Determining the correct sample size is of utmost importance in study design. Large samples yield classifiers or parameters with more precision and conversely, samples that are too small yield unreliable results. Fixed sample size methods, as determined by the specified level of error between the obtained parameter and population value, or a confidence level associated with the estimate, have been developed and are available. These methods are extremely useful when there is little or no cost (consequences of action), financial and time, involved in gathering the data. Alternatively, sequential sampling procedures have been developed specifically to obtain a classifier or parameter estimate that is as accurate as deemed necessary by the researcher, while sampling the least number of observations required to obtain the specified level of accuracy.
This dissertation discusses a sequential procedure, derived using Martingale Limit Theory, which had been developed to train a classifier with the minimum number of observations to ensure, with a high enough probability, that the next observation sampled has a low enough probability of being misclassified. Various classification methods are discussed and tested, with multiple combinations of parameters tested. Additionally, the sequential procedure is tested on microarray data. Various advantages and shortcomings of the sequential procedure are pointed out and discussed.

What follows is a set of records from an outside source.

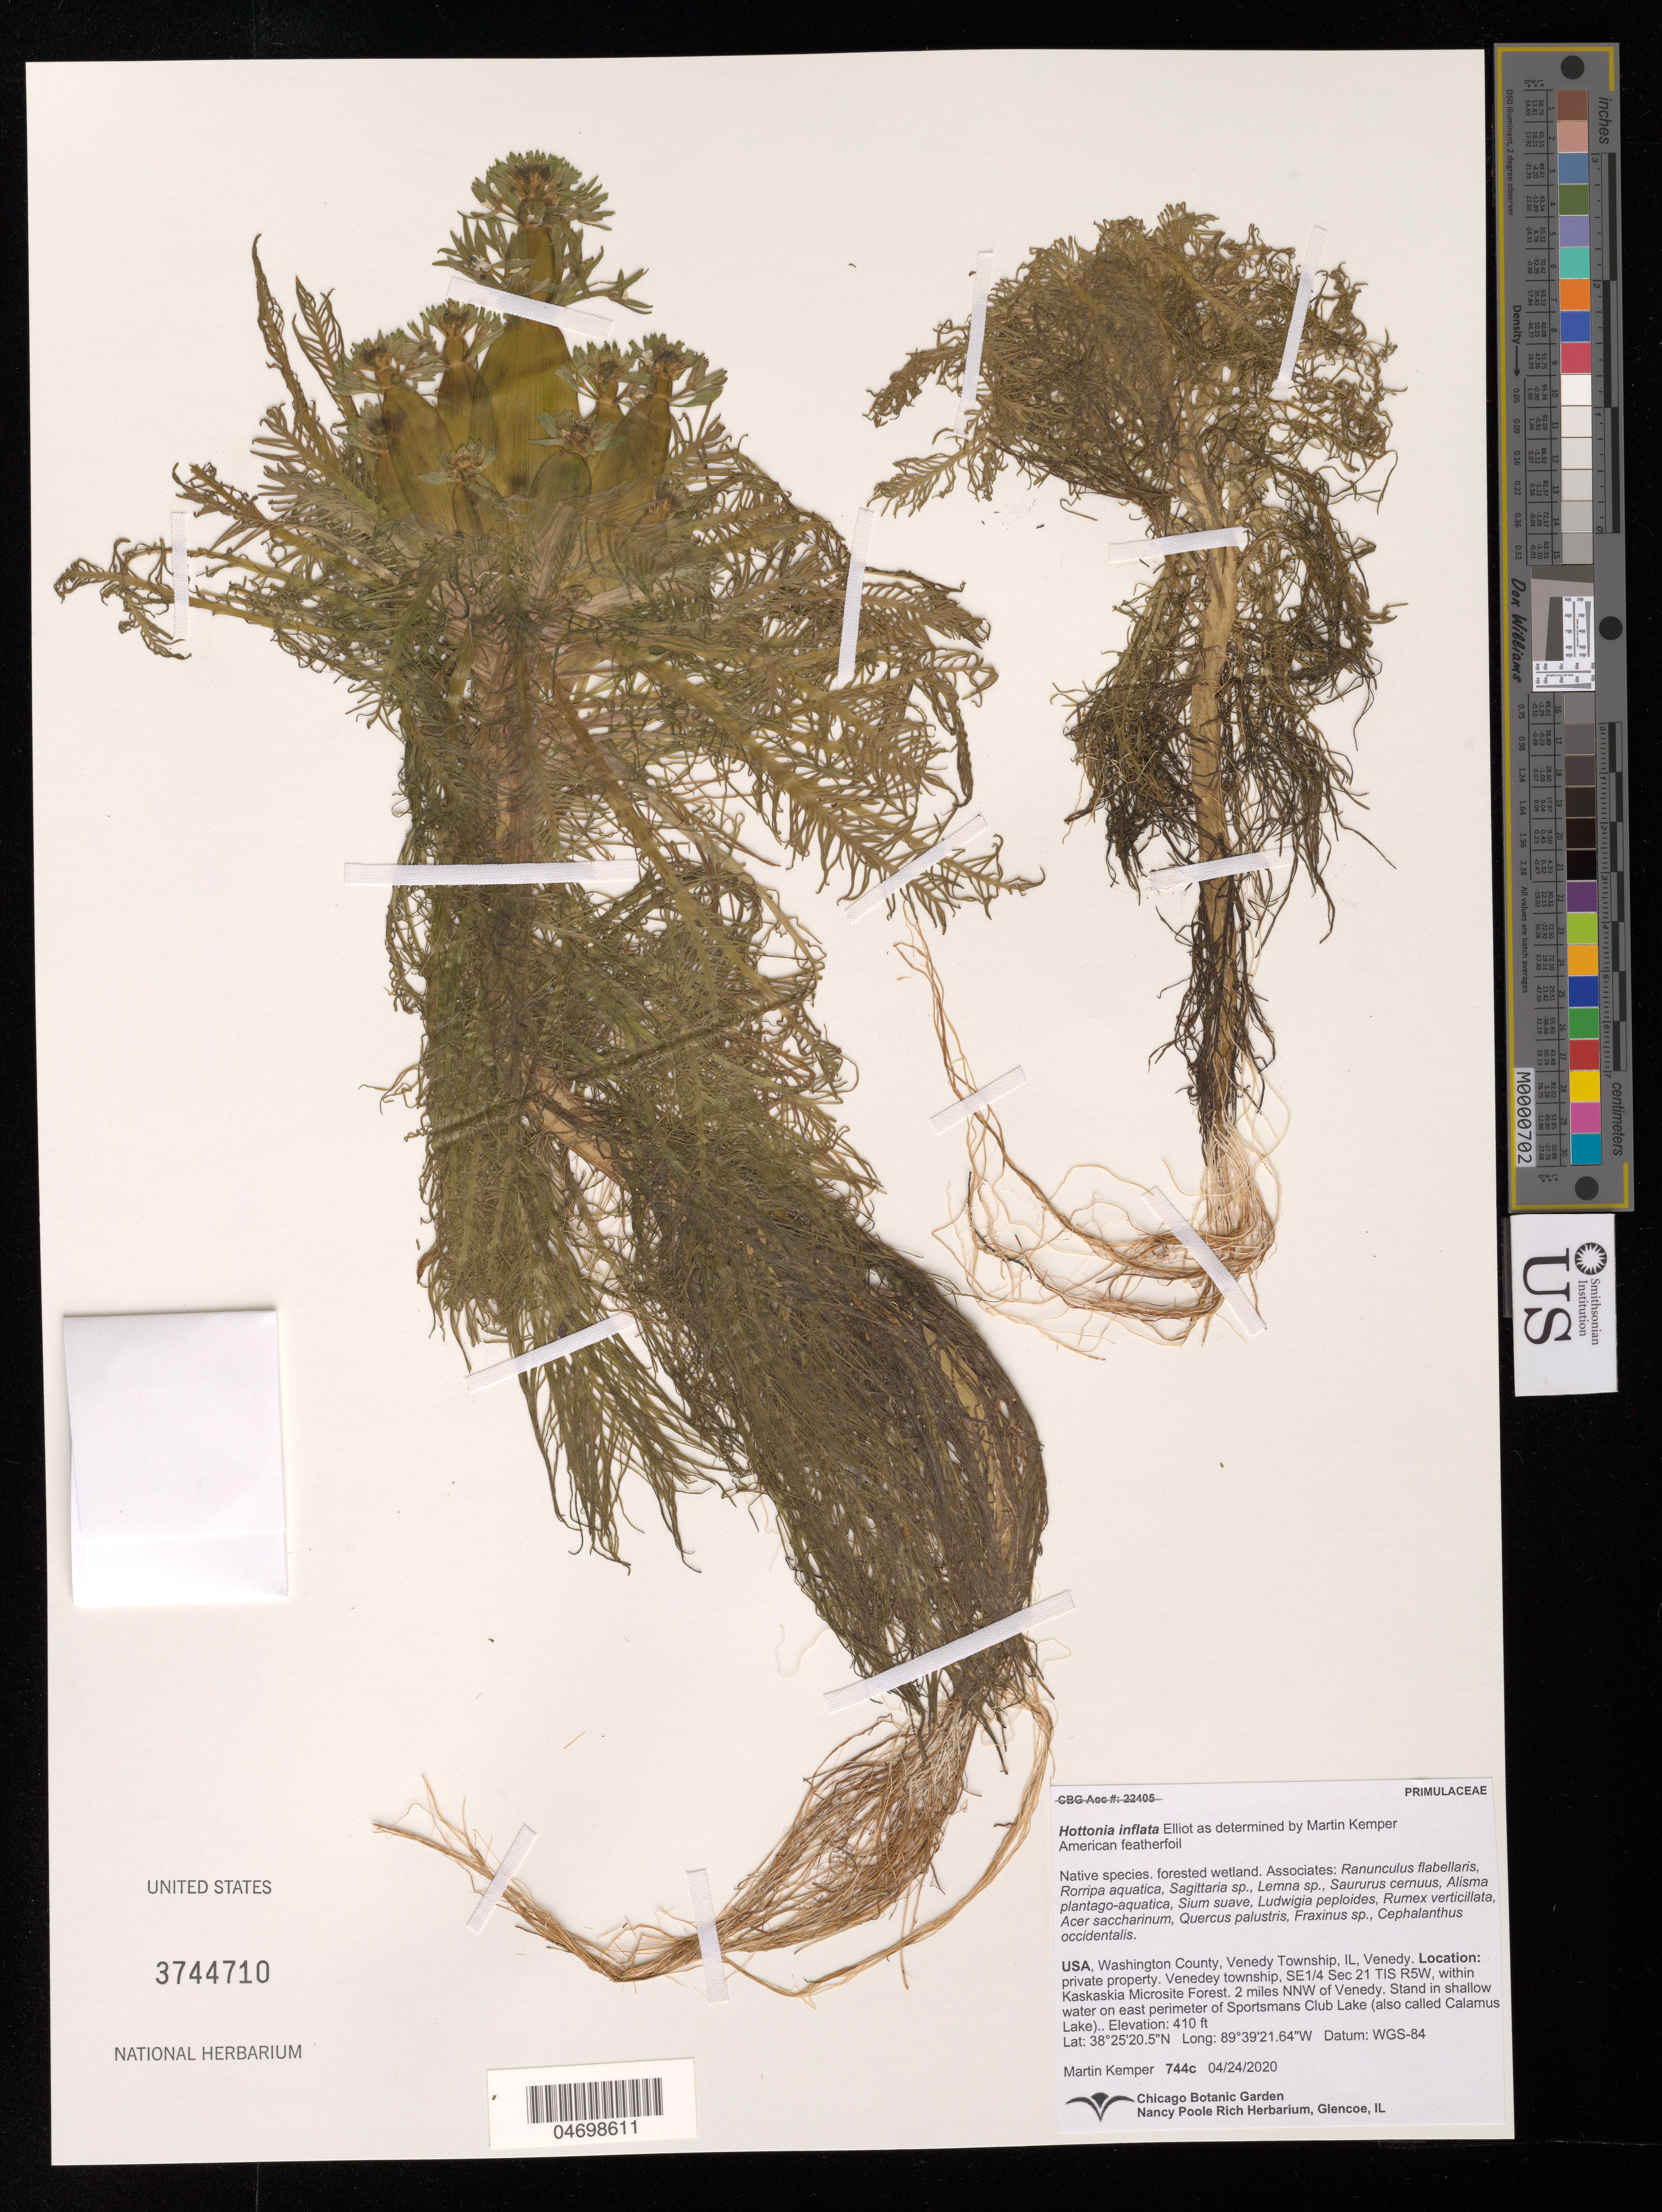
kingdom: Plantae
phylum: Tracheophyta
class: Magnoliopsida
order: Ericales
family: Primulaceae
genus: Hottonia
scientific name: Hottonia inflata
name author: Elliott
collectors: M. Kemper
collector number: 744 c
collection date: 2020-04-24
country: United States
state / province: Illinois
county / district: Washington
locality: Venedy Township, SE1/4 Sec 21 TIS R5W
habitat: Forested wetland. With Sagittaria sp., Lemna sp., Sium suave, Fraxinus sp., etc.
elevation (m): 125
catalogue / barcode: US 3744710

This dissertation also proposes a new sequential procedure that trains the classifier to such an extent as to accurately estimate the Bayes error with a high probability. The sequential procedure retains all of the advantages of the previous method, while addressing the most serious shortcoming. Ultimately, the sequential procedure developed enables the researcher to dictate how accurate the classifier should be and provides more control over the trained classifier.